Another thing that uniforms help do is promote safety. In middle to lower class areas where gang-related crime is a problem, school uniforms help keep students safe by preventing students from wearing clothing that could draw attention either intentionally or unintentionally that could lead to them becoming a victim of a violent crime. Students also blend in with one another inside of the school making it easier for students to slip past other groups of students that may try to single them out or find ways to bother them.
So what’s the problem with school uniforms? Why are they so heavily debated? Well, there are actually lots of reasons why both students and parents would be upset over uniforms. One issue would be extra expenses. School can be costly at times given the amount of supplies parents may have to buy for their children. A school uniform added on to that could be aggravating. On top of that, many students dislike the idea of having the free will to decide what to wear being stripped from them. Being able to have that independence is highly important, especially for children so they can learn to make their own choices in the future.

Short task: In the school uniform excerpt, in which areas are uniforms said to help keep students safe?

Source data:

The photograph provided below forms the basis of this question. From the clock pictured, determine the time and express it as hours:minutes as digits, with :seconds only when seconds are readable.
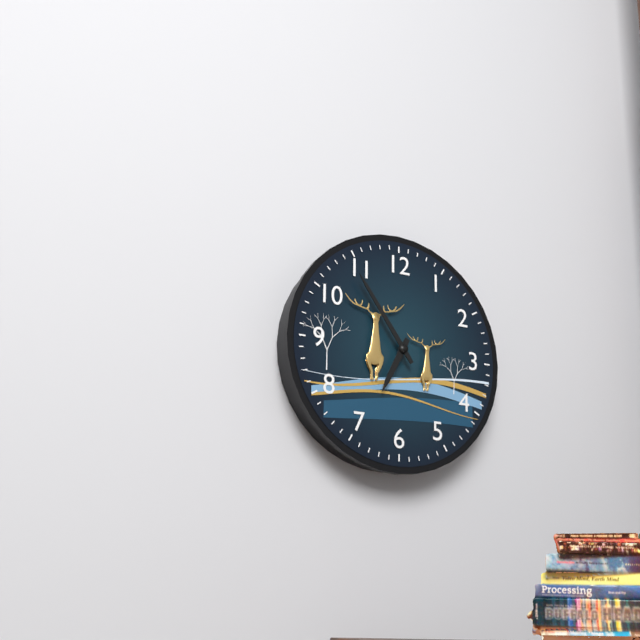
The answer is 6:54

Response: Middle to lower class areas where gang-related crime is a problem.